Dataset entries:

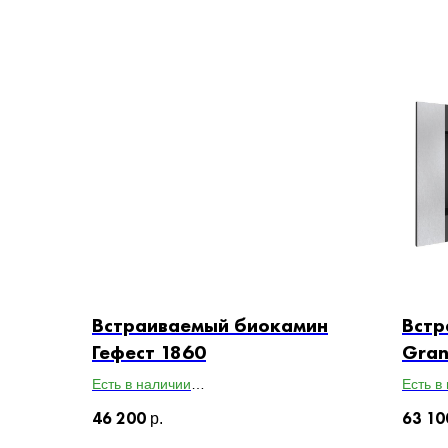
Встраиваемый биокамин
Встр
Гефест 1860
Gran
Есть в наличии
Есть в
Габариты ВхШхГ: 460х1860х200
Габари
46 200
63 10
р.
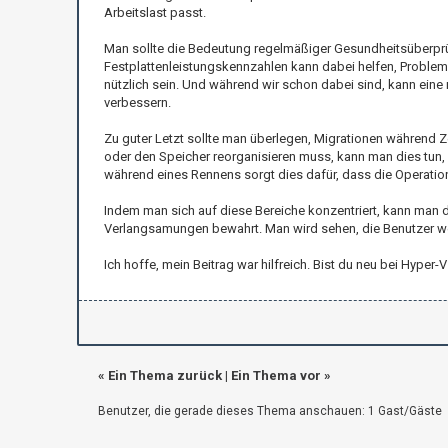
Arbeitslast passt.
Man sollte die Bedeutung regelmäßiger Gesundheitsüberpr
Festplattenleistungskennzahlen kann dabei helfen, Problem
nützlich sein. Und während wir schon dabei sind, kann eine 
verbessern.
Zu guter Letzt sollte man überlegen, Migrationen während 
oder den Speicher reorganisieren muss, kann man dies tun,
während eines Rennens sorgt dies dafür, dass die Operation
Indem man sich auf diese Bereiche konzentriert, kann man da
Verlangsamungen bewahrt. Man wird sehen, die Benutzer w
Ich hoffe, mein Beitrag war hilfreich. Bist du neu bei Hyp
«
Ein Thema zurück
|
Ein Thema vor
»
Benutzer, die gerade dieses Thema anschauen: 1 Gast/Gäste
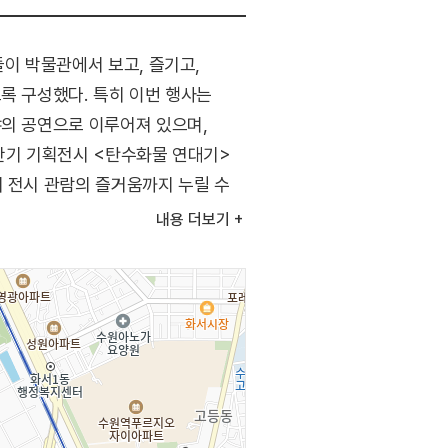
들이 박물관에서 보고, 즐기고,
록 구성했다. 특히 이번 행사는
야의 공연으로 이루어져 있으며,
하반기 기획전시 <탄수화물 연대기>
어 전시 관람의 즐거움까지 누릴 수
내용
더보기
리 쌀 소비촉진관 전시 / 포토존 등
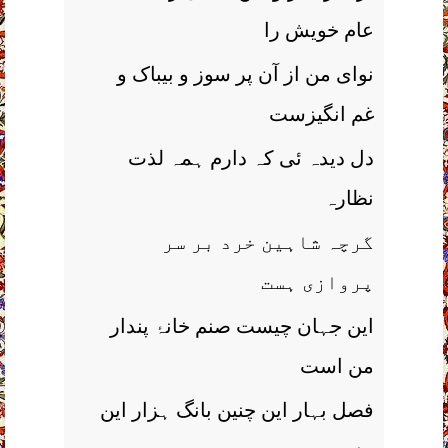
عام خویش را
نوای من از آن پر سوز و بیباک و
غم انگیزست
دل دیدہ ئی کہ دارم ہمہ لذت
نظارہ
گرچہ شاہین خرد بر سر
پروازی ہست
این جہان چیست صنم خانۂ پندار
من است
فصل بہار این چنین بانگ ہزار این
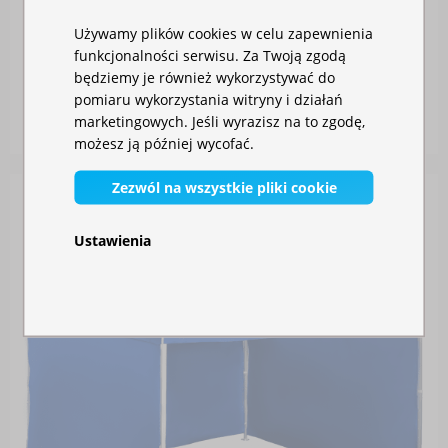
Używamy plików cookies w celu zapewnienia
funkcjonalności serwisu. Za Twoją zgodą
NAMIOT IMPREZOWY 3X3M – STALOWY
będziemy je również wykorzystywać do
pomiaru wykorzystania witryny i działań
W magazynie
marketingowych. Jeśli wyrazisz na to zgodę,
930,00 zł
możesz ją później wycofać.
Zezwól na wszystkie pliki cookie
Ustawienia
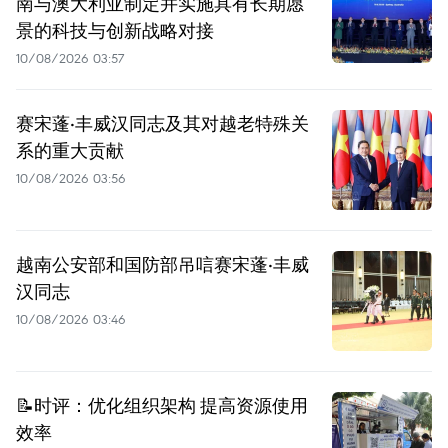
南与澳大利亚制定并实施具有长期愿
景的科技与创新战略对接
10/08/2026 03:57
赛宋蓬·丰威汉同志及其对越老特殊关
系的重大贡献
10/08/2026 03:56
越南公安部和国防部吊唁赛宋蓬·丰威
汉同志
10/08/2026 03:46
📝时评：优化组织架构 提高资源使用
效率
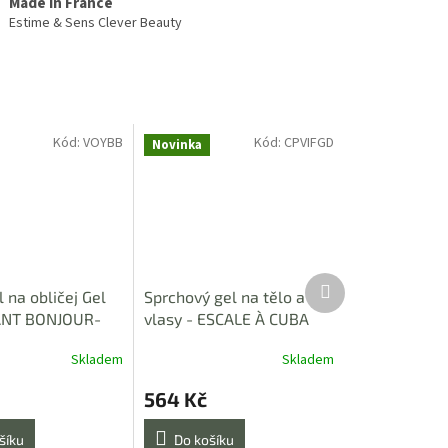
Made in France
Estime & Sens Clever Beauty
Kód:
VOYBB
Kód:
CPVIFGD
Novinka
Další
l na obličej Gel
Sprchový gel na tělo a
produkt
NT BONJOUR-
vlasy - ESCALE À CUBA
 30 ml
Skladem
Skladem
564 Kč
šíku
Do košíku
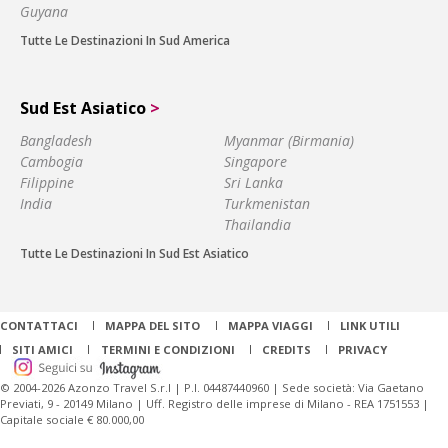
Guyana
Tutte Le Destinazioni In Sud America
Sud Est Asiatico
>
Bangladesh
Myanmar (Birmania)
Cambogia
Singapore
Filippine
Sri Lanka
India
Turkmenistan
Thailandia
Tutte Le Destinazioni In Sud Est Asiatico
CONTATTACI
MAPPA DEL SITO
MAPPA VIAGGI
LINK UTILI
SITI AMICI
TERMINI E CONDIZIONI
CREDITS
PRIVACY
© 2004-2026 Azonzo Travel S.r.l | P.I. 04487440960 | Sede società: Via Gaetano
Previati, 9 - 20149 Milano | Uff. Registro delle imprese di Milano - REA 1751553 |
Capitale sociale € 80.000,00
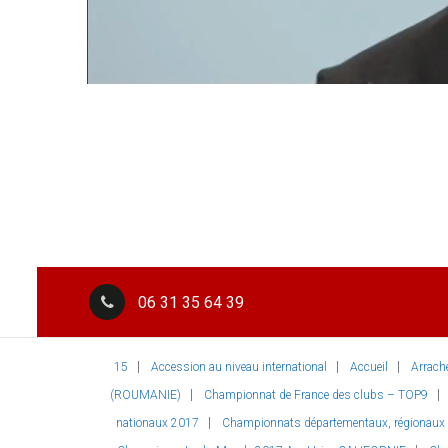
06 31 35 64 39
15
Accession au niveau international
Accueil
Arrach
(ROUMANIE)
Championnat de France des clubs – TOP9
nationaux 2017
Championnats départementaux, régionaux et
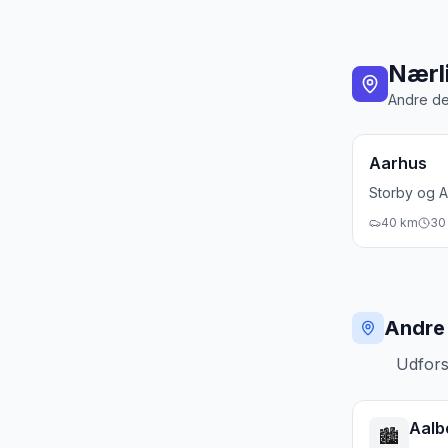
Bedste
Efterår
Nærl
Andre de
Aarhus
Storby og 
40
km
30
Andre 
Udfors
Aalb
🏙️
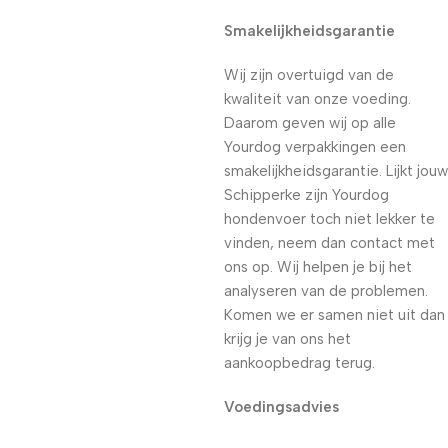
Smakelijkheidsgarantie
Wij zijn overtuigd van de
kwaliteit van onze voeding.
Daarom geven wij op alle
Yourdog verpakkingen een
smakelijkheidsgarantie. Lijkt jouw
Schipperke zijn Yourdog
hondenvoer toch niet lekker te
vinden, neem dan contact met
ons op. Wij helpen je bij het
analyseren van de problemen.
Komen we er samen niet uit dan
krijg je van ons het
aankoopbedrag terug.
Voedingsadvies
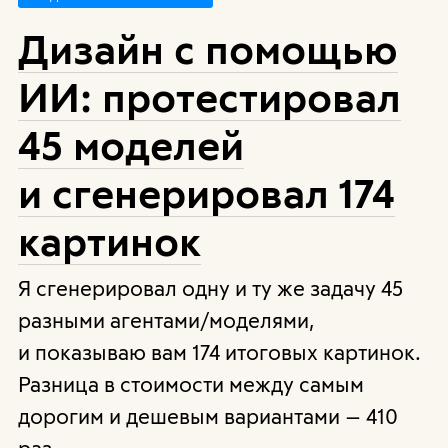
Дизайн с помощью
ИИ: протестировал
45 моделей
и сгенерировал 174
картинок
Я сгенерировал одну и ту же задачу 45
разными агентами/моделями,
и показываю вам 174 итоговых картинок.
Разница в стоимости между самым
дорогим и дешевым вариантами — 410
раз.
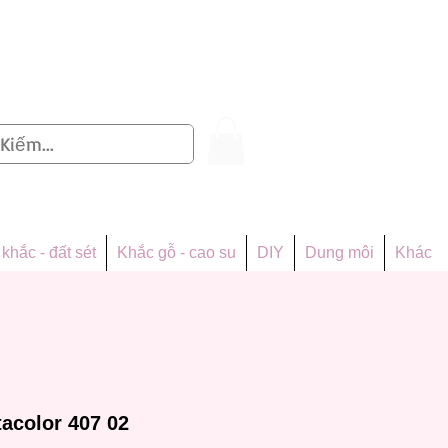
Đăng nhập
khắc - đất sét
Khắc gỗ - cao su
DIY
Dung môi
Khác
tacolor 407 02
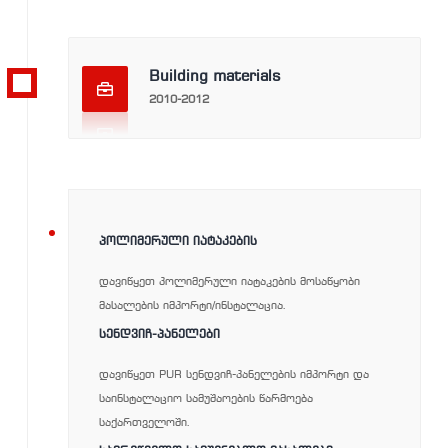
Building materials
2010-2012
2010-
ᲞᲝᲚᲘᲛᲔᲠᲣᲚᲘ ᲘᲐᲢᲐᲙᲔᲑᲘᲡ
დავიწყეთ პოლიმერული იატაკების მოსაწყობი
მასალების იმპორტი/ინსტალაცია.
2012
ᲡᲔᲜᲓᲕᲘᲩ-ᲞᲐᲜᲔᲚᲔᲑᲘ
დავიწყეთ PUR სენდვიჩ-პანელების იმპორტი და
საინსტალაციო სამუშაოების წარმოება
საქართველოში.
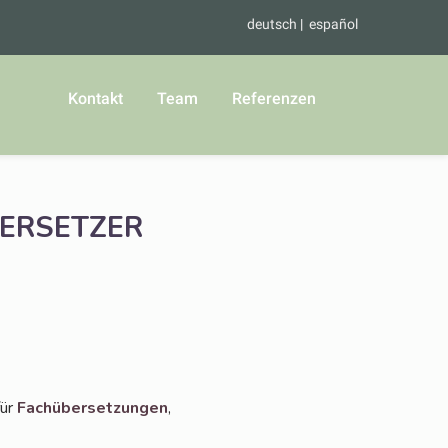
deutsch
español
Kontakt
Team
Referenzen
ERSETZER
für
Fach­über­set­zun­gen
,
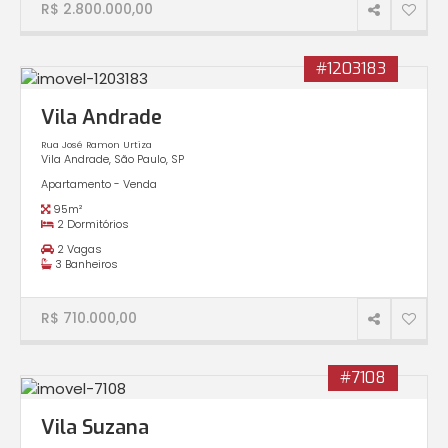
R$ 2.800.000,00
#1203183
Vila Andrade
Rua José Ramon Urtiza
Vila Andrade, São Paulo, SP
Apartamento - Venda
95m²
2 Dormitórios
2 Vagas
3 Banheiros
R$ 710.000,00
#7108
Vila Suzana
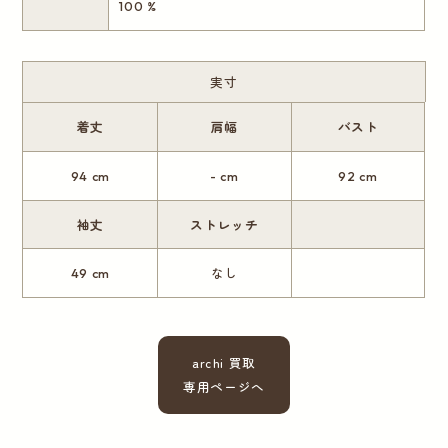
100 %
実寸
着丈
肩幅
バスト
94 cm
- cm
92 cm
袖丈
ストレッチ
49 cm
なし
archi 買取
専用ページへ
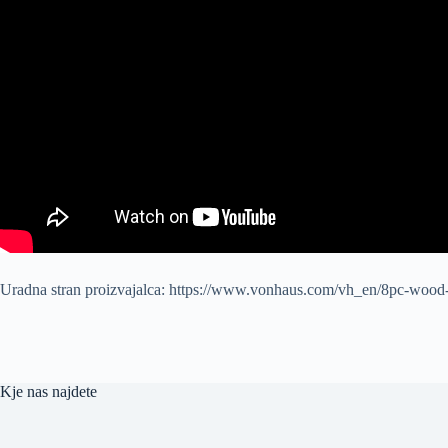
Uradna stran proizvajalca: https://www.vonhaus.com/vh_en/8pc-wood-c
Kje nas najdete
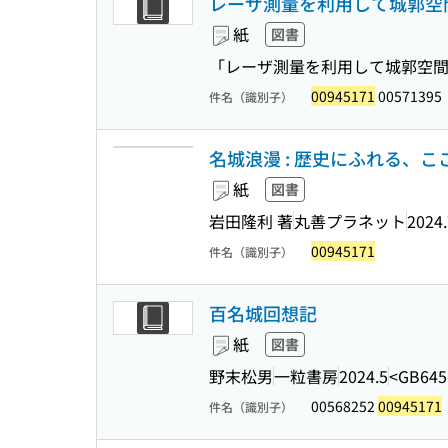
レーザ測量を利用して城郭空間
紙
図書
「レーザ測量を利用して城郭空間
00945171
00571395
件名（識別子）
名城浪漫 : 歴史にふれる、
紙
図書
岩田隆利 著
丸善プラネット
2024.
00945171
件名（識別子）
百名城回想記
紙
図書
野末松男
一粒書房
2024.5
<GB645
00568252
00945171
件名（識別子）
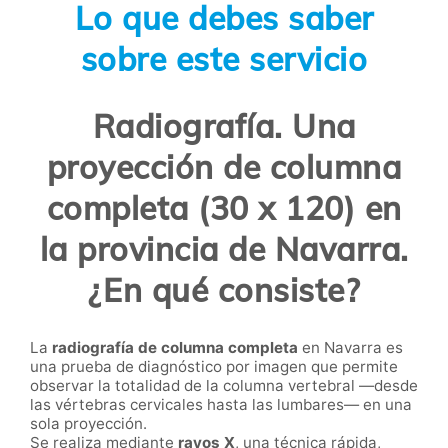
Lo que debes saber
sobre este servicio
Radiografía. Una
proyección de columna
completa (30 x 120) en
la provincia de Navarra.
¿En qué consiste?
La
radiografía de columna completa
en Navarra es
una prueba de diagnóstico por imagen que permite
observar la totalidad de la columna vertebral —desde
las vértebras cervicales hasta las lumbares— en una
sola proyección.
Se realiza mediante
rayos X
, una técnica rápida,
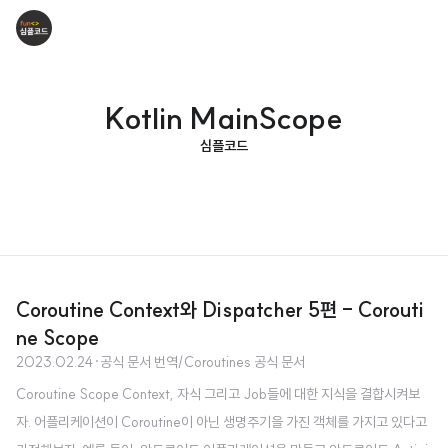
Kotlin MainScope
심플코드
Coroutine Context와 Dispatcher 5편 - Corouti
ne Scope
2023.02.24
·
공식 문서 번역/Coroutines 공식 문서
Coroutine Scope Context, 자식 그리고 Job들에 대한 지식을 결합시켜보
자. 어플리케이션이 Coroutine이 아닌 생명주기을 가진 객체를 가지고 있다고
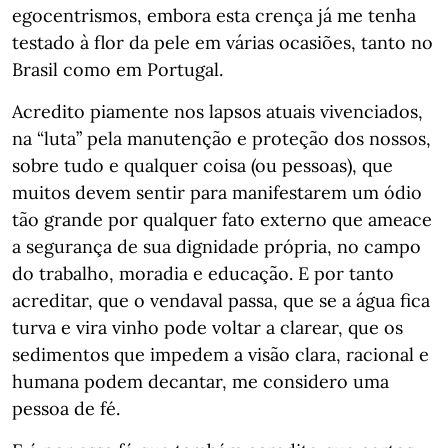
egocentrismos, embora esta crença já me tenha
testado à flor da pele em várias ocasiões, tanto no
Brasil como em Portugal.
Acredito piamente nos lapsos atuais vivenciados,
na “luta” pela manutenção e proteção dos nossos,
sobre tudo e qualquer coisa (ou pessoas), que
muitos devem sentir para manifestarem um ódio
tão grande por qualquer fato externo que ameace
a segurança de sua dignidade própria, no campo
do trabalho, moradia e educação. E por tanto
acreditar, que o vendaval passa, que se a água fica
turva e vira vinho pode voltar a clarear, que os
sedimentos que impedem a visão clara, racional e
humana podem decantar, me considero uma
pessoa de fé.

### Task prompt
Output all the data, exactly, without images.

### Output of the exercise
Встраиваемый биокамин
Встр
Гефест 1860
Gran
Есть в наличии
Есть в
Габариты ВхШхГ: 460х1860х200
Габари
46 200
63 10
р.
Arbeitslast passt.
Man sollte die Bedeutung regelmäßiger Gesundheitsüberpr
Festplattenleistungskennzahlen kann dabei helfen, Problem
nützlich sein. Und während wir schon dabei sind, kann eine 
verbessern.
Zu guter Letzt sollte man überlegen, Migrationen während 
oder den Speicher reorganisieren muss, kann man dies tun,
während eines Rennens sorgt dies dafür, dass die Operation
Indem man sich auf diese Bereiche konzentriert, kann man da
Verlangsamungen bewahrt. Man wird sehen, die Benutzer w
Ich hoffe, mein Beitrag war hilfreich. Bist du neu bei Hyp
«
Ein Thema zurück
|
Ein Thema vor
»
Benutzer, die gerade dieses Thema anschauen: 1 Gast/Gäste
들이 박물관에서 보고, 즐기고,
록 구성했다. 특히 이번 행사는
야의 공연으로 이루어져 있으며,
하반기 기획전시 <탄수화물 연대기>
어 전시 관람의 즐거움까지 누릴 수
내용
더보기
리 쌀 소비촉진관 전시 / 포토존 등
عام خویش را
نوای من از آن پر سوز و بیباک و
غم انگیزست
دل دیدہ ئی کہ دارم ہمہ لذت
نظارہ
گرچہ شاہین خرد بر سر
پروازی ہست
این جہان چیست صنم خانۂ پندار
من است
فصل بہار این چنین بانگ ہزار این
Używamy plików cookies w celu zapewnienia
funkcjonalności serwisu. Za Twoją zgodą
NAMIOT IMPREZOWY 3X3M – STALOWY
będziemy je również wykorzystywać do
pomiaru wykorzystania witryny i działań
W magazynie
marketingowych. Jeśli wyrazisz na to zgodę,
930,00 zł
możesz ją później wycofać.
Zezwól na wszystkie pliki cookie
Ustawienia
南与澳大利亚制定并实施具有长期愿
景的科技与创新战略对接
10/08/2026 03:57
赛宋蓬·丰威汉同志及其对越老特殊关
系的重大贡献
10/08/2026 03:56
越南公安部和国防部吊唁赛宋蓬·丰威
汉同志
10/08/2026 03:46
📝时评：优化组织架构 提高资源使用
效率
Made in France
Estime & Sens Clever Beauty
Kód:
VOYBB
Kód:
CPVIFGD
Novinka
Další
l na obličej Gel
Sprchový gel na tělo a
produkt
NT BONJOUR-
vlasy - ESCALE À CUBA
 30 ml
Skladem
Skladem
564 Kč
šíku
Do košíku
Guyana
Tutte Le Destinazioni In Sud America
Sud Est Asiatico
>
Bangladesh
Myanmar (Birmania)
Cambogia
Singapore
Filippine
Sri Lanka
India
Turkmenistan
Thailandia
Tutte Le Destinazioni In Sud Est Asiatico
CONTATTACI
MAPPA DEL SITO
MAPPA VIAGGI
LINK UTILI
SITI AMICI
TERMINI E CONDIZIONI
CREDITS
PRIVACY
© 2004-2026 Azonzo Travel S.r.l | P.I. 04487440960 | Sede società: Via Gaetano
Previati, 9 - 20149 Milano | Uff. Registro delle imprese di Milano - REA 1751553 |
Capitale sociale € 80.000,00
06 31 35 64 39
15
Accession au niveau international
Accueil
Arrach
(ROUMANIE)
Championnat de France des clubs – TOP9
nationaux 2017
Championnats départementaux, régionaux et
Bedste
Efterår
Nærl
Andre de
Aarhus
Storby og 
40
km
30
Andre 
Udfors
Aalb
🏙️
Smakelijkheidsgarantie
Wij zijn overtuigd van de
kwaliteit van onze voeding.
Daarom geven wij op alle
Yourdog verpakkingen een
smakelijkheidsgarantie. Lijkt jouw
Schipperke zijn Yourdog
hondenvoer toch niet lekker te
vinden, neem dan contact met
ons op. Wij helpen je bij het
analyseren van de problemen.
Komen we er samen niet uit dan
krijg je van ons het
aankoopbedrag terug.
Voedingsadvies
Дизайн с помощью
ИИ: протестировал
45 моделей
и сгенерировал 174
картинок
Я сгенерировал одну и ту же задачу 45
разными агентами/моделями,
и показываю вам 174 итоговых картинок.
Разница в стоимости между самым
дорогим и дешевым вариантами — 410
раз.
Đăng nhập
khắc - đất sét
Khắc gỗ - cao su
DIY
Dung môi
Khác
tacolor 407 02
Building materials
2010-2012
2010-
ᲞᲝᲚᲘᲛᲔᲠᲣᲚᲘ ᲘᲐᲢᲐᲙᲔᲑᲘᲡ
დავიწყეთ პოლიმერული იატაკების მოსაწყობი
მასალების იმპორტი/ინსტალაცია.
2012
ᲡᲔᲜᲓᲕᲘᲩ-ᲞᲐᲜᲔᲚᲔᲑᲘ
დავიწყეთ PUR სენდვიჩ-პანელების იმპორტი და
საინსტალაციო სამუშაოების წარმოება
საქართველოში.
deutsch
español
Kontakt
Team
Referenzen
ERSETZER
für
Fach­über­set­zun­gen
,
R$ 2.800.000,00
#1203183
Vila Andrade
Rua José Ramon Urtiza
Vila Andrade, São Paulo, SP
Apartamento - Venda
95m²
2 Dormitórios
2 Vagas
3 Banheiros
R$ 710.000,00
#7108
Vila Suzana
100 %
実寸
着丈
肩幅
バスト
94 cm
- cm
92 cm
袖丈
ストレッチ
49 cm
なし
archi 買取
専用ページへ
Uradna stran proizvajalca: https://www.vonhaus.com/vh_en/8pc-wood-c
Kje nas najdete
レーザ測量を利用して城郭空間
紙
図書
「レーザ測量を利用して城郭空間
00945171
00571395
件名（識別子）
名城浪漫 : 歴史にふれる、
紙
図書
岩田隆利 著
丸善プラネット
2024.
00945171
件名（識別子）
百名城回想記
紙
図書
野末松男
一粒書房
2024.5
<GB645
00568252
00945171
件名（識別子）
Lo que debes saber
sobre este servicio
Radiografía. Una
proyección de columna
completa (30 x 120) en
la provincia de Navarra.
¿En qué consiste?
La
radiografía de columna completa
en Navarra es
una prueba de diagnóstico por imagen que permite
observar la totalidad de la columna vertebral —desde
las vértebras cervicales hasta las lumbares— en una
sola proyección.
Se realiza mediante
rayos X
, una técnica rápida,
Kotlin MainScope
심플코드
Coroutine Context와 Dispatcher 5편 - Corouti
ne Scope
2023.02.24
·
공식 문서 번역/Coroutines 공식 문서
Coroutine Scope Context, 자식 그리고 Job들에 대한 지식을 결합시켜보
자. 어플리케이션이 Coroutine이 아닌 생명주기을 가진 객체를 가지고 있다고
egocentrismos, embora esta crença já me tenha
testado à flor da pele em várias ocasiões, tanto no
Brasil como em Portugal.
Acredito piamente nos lapsos atuais vivenciados,
na “luta” pela manutenção e proteção dos nossos,
sobre tudo e qualquer coisa (ou pessoas), que
muitos devem sentir para manifestarem um ódio
tão grande por qualquer fato externo que ameace
a segurança de sua dignidade própria, no campo
do trabalho, moradia e educação. E por tanto
acreditar, que o vendaval passa, que se a água fica
turva e vira vinho pode voltar a clarear, que os
sedimentos que impedem a visão clara, racional e
humana podem decantar, me considero uma
pessoa de fé.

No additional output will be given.